Figura 1 - Os papéis de alunos e professores nos

dois modelos de ensino

Fonte: Graham (2010, p. 39)

Independente de serem histórias reais ou fictícias,

devem apresentar um cenário cotidiano, facilmente identificado

com a vida real. Os estudos de caso não darão conta de tudo,

de todos os fatos. As situações que formam o caso têm

características de um campo incompleto de conhecimento, que

deverão desafiar os alunos "a acrescentar a própria

interpretação" (p. 25).
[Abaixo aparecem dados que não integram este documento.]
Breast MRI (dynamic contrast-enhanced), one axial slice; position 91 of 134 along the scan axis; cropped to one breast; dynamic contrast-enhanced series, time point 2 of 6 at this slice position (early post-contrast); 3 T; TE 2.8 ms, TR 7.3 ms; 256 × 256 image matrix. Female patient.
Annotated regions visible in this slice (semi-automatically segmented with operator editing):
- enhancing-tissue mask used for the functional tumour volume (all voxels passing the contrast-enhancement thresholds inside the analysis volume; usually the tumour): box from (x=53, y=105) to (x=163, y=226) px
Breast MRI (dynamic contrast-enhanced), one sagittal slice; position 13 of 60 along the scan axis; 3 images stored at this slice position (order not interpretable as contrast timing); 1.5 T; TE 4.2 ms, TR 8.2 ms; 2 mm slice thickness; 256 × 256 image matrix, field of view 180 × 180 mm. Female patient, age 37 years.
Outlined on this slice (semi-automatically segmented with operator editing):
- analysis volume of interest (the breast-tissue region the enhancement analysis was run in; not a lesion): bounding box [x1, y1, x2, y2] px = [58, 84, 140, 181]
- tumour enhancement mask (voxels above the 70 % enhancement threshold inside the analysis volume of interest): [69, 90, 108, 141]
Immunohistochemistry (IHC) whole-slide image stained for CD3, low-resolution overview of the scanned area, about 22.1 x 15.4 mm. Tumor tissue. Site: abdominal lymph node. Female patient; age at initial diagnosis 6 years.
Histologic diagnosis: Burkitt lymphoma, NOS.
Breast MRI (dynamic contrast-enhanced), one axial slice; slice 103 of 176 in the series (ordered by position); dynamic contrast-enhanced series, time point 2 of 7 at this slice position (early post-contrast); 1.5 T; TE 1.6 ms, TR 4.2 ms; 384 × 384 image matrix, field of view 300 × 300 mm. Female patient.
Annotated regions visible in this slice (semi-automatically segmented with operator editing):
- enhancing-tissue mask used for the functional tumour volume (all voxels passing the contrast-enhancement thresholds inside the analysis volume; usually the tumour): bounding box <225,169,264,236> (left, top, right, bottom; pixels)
No ensino formal, os estudos de caso

podem ser usados para criar situações reais ou fictícias, a fim

de que os alunos apliquem suas teorias, apresentem análises e

solução do problema apresentado. Portanto, a problematização

é um dos princípios inerentes aos estudos de caso. Os três

casos utilizados em nossa experiência são fictícios, mas foram

construídos com esse propósito estimulador de discussão e

tomadas de decisão.

III. Plantas medicinais: um tema botânico com

potencialidades para a EJA

O ensino de botânica é, muitas vezes, implementado

sem referências à vida do aluno. Na escola em que realizamos

nossa experiência, o campo é o lugar de trabalho da maioria

dos alunos da EJA. Diariamente, eles e suas famílias lidam com

plantas medicinais. Portanto, nesse caso, o ensino sobre plantas

medicinais apresenta elementos com fortes relações com o que

foi manifestado acima sobre a EJA (e.g., agrega tomada decisão

e discussões sobre senso comum e conhecimento científico) e

os estudos de caso (e.g., item curioso e contextualizado). Além

das plantas medicinais, outros temas botânicos poderiam ser

utilizados na EJA, contemplando-se ao mesmo tempo as

características rurais dos alunos e o distanciamento do foco

meramente cientificista, como aponta Arroyo logo acima?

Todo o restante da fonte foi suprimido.